The story of Pride and Prejudice revolves around the Bennett family, a lower class family whose main concern seems to be to try and marry off their five daughters to men of any decent standing. When two rich men, Mr. Bingley and Mr. Darcy, arrive locally, they are sought after by the shrill and annoying mother. Bingley proves to be a kind man who quickly falls in love with the eldest daughter, Jane. At the same balls that Bingley and Jane find time to develop their relationship, Jane's sister, Lizzie, has some less than pleasant contact with Bingley's good friend, Mr. Darcy, a prideful and opinionated man.

The story takes a twist when Darcy convinces Bingley to break off his relationship with Jane and then reveals to Lizzie his own feelings. During this revelation, he makes it quite clear that he feels love for her despite many conditions that would normally convince him otherwise. It's at this point that one might think the relationship is dead and over, but further situations draw the two people back together.

While I can't help but compare this cast to the ones from the miniseries, I would say that they do manage to offer a bit of a revised take on the characters. MacFayden's Darcy is far less stoic, but not without retaining his reserved pride. Knightly's Lizzie is far more affected by her emotions and has no problem hinting at what's deep inside as the scenes play out. While she doesn't capture the elegance and maturity that Elhe played the role with, her take on Lizzie is a far more impassioned character. Sutherland's Mr. Bennett shows a dry wit, but at times reveals a certain level of emotional distance inherent in being the only man in a house of women. It's as if he's trying to find those rare moments of silence within the depths of his own mind.

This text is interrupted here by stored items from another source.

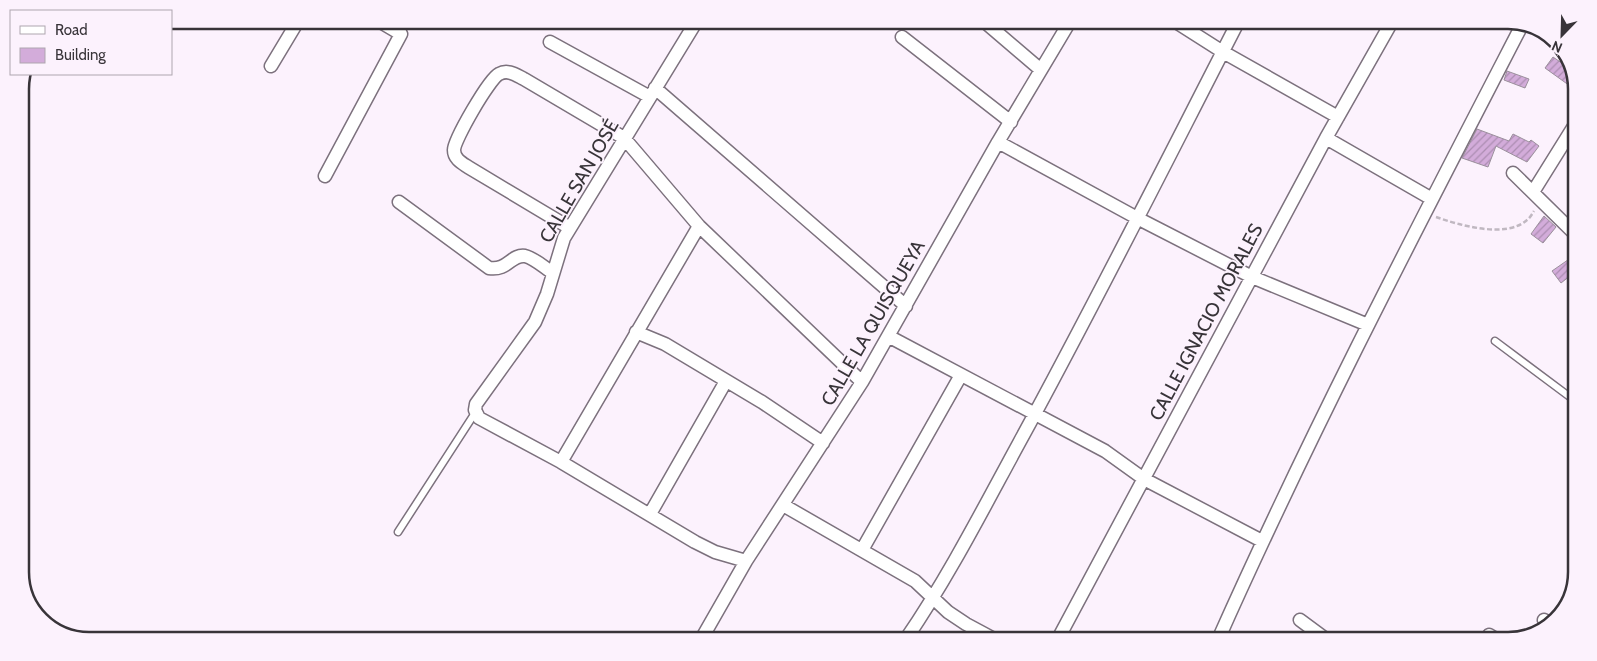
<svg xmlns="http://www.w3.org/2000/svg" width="1597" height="661" font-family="Cabin,sans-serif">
<defs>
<pattern id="building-hatch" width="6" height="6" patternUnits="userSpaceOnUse" patternTransform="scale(1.25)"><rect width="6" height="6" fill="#d3acda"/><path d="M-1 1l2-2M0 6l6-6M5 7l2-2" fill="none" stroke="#ac8db2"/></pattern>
</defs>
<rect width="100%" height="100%" fill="#fcf2fd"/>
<path fill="url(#building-hatch)" stroke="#9b909c" d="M1553,57L1572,70L1577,84V91L1545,68Z
M1507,71L1529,79L1525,88L1504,80Z
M1477,129L1509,141L1513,134L1529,142L1531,140L1539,146L1527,162L1496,146L1488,167L1462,158Z
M1544,216L1556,227L1543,243L1531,234Z
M1575,255V272L1561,283L1552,271Z"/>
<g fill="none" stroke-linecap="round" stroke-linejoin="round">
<g stroke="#7c717d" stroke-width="9">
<path id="lane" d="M20,253C25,264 24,278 20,290
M1495,341L1574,400
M398,532L475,413"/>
</g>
<g stroke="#7c717d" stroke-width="15">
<path id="street" d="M986,23L1041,70
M1179,24L1223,52L1338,117
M902,37L1011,122
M550,42L650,97
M271,66L298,21
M655,88L906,306
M1326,138L1432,199
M998,142L1139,219L1252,277L1368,325
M1513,173L1575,234
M325,176L401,34L379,21
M1533,192L1576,123
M399,202L489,268C508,271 511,254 525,256C534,258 545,268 553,273
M699,226L561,462L695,542L715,552L746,561
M570,228L468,167C462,163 454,159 454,150C454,140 489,79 499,74C508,69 516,75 524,79L624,138L699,226L862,382
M636,332L665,344L762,402L823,443
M888,336L1105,451L1144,479L1262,541
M561,462L479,418L475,410L476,404L535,322L547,294L564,238L696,22
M783,505L915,581L948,612L966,624L994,639
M650,514L726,381
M862,550L961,375
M1300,620L1327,640
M1544,620L1551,624
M1489,635L1499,641
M702,638L746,561L862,382L998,142L1069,23
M906,639C949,576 983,509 1019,443C1095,304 1165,164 1237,24
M1058,639L1326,138L1390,25
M1218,640C1311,431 1417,228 1522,25"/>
</g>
<path stroke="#c0b8c1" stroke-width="2.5" stroke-dasharray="5 2.5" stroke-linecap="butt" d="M1436,217C1459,225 1506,239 1527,220C1530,218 1532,214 1534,211"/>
<use href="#lane" stroke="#fff" stroke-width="6"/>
<use href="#street" stroke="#fff" stroke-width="12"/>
</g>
<g text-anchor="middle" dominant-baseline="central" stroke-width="4" stroke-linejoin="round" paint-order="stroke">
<g font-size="19" fill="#383439" stroke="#fcf2fd">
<text transform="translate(579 181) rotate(-60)">CALLE SAN JOSÉ</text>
<text transform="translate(1206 322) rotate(-62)">CALLE IGNACIO MORALES</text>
<text transform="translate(873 323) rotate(-60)">CALLE LA QUISQUEYA</text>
</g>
</g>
<path d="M0 0H1597V661H0ZM89 29H1508A60 60 0 0 1 1568 89V572A60 60 0 0 1 1508 632H89A60 60 0 0 1 29 572V89A60 60 0 0 1 89 29Z" fill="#fcf2fd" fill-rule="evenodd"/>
<path fill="none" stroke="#383439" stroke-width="2.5" d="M89 29H1508A60 60 0 0 1 1568 89V572A60 60 0 0 1 1508 632H89A60 60 0 0 1 29 572V89A60 60 0 0 1 89 29Z"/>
<rect x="10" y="10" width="162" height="65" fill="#fcf2fd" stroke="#aea6af"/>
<rect x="20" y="26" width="25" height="8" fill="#ffffff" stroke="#aea6af"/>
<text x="55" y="35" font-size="15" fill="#383439">Road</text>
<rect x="20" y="48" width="25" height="15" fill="#d3acda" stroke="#aea6af"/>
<text x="55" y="60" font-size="15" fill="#383439">Building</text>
<g transform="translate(1562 35) rotate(203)" stroke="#fcf2fd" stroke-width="4" paint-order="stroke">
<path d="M0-4L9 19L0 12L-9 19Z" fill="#383439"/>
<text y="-8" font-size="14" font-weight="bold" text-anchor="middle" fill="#383439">N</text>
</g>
</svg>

This take on Pride & Prejudice shows a bit more emotion and affection from the main characters. There is more care taken with moments of foreshadowing and metaphor. I give the director a lot of credit for trying to offer up nonverbal solutions to wrap up certain story elements without drawing the conversation out too long. While some of the story was obviously trimmed down, the way its handled is done with enough style and grace to make the viewer feel like they're not missing much. In fact, I would say that some effort has been made to offer a few additional insights to the characters, even if it is in the way they look at each other or the way they star off into the distance.

Pride & Prejudice offers up a good range of emotions, including a good sense of humor in the way the characters are portrayed. Fans of the miniseries should be pleased on how this rendition takes the source material and makes it work without feeling like an edited version of the miniseries. If you love the book, you'll enjoy this take on it.